View the report at
(Sacramento) -- A new report released today by the California Tax Reform Association identified more than $6 billion in wasteful corporate tax loopholes and dodges that are bleeding the state of much-needed revenue that should be used to help close the budget deficit and prevent cuts to vital services.
Report author Lenny Goldberg said corporate tax breaks, many of which were put into place as part of backroom deals in previous budget negotiations, represent egregious examples of waste, fraud and abuse in our tax code.
“If California had a normal government, billions in loopholes would be closed,” Goldberg said. “There is overwhelming public support for closing loopholes before cutting vital programs. Hopefully the Republicans will listen to the will of the majority of Californians and end these abuses in the tax system before harming schools and services.”
In response to the report, the California Labor Federation called on the legislature to do a thorough review of every corporate tax break that currently does not include a sunset provision prior to making any of the cuts proposed in the Governor’s May Budget Revise. Many of the state’s corporate tax breaks lack any transparency or accountability, meaning taxpayers have no idea if the breaks are serving their intended purpose of boosting the economy or creating jobs.
“We simply cannot continue to dole out massive tax breaks to the wealthy and well-connected at a time when the state is asking Californians to sacrifice essential funding for schools, public safety, health care and services for our most vulnerable,” said California Labor Federation Executive Secretary-Treasurer Art Pulaski. “Taxpayers deserve to know whether these giveaways are producing any positive benefit to our state. If they’re not, they should be immediately abolished and those funds should go to services all Californians value.”
The report singles out a number of tax breaks and dodges that would provide immediate help in closing the deficit, if abolished.
Among the report’s findings:
- Eliminating the “elective” tax loophole, which benefits out-of-state corporations, would increase revenue by $1 billion per year. Assembly Speaker John Perez currently has a proposal to use that revenue to lower college tuition through his Middle Class Scholarship bill.
- Adopting an oil severance tax would produce $2 billion a year. Big oil companies are making record profits and raising gas prices on Californians while avoiding taxes. California is the only state in the country, and the only place in the world, that fails to tax oil production.

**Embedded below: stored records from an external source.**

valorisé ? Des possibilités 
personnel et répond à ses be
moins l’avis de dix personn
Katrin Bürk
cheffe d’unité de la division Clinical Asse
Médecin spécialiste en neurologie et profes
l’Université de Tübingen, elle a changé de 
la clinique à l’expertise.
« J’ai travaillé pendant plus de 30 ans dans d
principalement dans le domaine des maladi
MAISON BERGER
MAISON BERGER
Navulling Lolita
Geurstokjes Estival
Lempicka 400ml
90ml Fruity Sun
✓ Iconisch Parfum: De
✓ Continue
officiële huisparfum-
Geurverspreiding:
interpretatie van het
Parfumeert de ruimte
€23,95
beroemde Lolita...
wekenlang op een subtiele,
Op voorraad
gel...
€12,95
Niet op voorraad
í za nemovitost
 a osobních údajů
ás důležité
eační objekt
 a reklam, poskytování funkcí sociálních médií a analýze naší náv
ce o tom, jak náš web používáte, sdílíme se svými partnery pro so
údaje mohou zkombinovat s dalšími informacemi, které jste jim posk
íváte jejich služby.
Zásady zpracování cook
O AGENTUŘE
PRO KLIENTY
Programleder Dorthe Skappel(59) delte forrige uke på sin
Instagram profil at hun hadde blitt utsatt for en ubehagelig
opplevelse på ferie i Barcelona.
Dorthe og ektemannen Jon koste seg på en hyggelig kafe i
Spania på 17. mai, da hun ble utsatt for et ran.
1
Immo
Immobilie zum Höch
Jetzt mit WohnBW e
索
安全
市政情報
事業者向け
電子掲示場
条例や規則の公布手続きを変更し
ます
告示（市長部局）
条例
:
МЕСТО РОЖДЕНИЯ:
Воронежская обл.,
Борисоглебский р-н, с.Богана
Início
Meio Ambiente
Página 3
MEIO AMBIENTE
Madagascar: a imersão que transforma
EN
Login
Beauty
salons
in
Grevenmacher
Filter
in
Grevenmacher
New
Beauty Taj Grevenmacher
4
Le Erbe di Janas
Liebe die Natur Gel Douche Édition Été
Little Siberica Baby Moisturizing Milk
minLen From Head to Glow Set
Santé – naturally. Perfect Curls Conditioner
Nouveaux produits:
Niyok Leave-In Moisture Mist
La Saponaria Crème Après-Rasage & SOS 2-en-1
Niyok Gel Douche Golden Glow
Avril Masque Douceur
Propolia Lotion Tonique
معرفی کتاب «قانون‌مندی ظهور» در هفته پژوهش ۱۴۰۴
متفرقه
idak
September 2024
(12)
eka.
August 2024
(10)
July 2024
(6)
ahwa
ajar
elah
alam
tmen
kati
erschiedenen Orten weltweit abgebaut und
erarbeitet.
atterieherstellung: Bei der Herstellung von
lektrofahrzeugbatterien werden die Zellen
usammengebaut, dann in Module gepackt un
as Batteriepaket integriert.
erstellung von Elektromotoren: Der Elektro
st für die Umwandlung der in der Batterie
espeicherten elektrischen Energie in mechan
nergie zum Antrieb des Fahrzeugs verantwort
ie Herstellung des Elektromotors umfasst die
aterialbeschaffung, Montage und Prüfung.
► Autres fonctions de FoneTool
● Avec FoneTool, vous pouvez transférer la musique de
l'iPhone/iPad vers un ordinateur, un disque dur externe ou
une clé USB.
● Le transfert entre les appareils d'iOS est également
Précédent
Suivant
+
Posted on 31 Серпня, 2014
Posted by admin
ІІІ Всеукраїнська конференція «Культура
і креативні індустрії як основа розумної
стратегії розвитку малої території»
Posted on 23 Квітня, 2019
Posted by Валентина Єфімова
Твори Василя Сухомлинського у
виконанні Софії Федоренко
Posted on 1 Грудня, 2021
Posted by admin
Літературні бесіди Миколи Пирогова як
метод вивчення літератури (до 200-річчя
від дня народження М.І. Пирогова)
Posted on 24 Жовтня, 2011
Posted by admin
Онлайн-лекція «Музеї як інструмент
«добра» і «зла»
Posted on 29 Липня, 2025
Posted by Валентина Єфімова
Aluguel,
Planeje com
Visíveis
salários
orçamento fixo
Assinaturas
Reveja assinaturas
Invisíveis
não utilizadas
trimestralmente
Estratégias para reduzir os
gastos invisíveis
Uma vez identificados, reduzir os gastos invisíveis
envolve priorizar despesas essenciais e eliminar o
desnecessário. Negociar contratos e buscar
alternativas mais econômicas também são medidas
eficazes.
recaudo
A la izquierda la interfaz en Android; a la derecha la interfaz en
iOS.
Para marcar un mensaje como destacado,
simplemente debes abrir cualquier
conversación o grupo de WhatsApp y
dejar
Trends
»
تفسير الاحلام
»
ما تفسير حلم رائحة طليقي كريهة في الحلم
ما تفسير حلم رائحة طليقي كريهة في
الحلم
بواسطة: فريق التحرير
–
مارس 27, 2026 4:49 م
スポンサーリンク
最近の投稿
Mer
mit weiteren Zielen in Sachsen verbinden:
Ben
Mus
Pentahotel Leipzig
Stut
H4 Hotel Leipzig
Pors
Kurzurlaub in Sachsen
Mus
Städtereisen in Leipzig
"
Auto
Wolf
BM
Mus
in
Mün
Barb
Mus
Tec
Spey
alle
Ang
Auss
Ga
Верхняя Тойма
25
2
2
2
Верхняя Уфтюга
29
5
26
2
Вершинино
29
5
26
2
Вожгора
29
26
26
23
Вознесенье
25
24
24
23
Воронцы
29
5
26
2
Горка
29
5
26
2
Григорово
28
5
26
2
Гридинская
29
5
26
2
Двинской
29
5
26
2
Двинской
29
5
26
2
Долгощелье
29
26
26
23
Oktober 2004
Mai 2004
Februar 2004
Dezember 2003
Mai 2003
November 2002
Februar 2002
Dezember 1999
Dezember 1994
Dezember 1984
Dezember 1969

- A change-of-ownership loophole allows big corporations to avoid paying property taxes based on current value, draining the state and local governments of $2 billion a year and putting other businesses at a competitive disadvantage.
- A maze of other loopholes and tax dodges are costing the state $2 billion a year, including the failed enterprise zone tax credits which subsidizes the elimination of good-paying jobs by giving businesses an incentive to move to different locations and hire replacement workers, often at lower wages.
“Our tax code needs to reflect the interests of middle-class Californians, not the special interests of corporate CEOs and their lobbyists,” Pulaski said. “If working and middle-class people are going to take a hit in tough times, it shouldn't be to pay for tax breaks for millionaires and big companies that ship our jobs overseas.”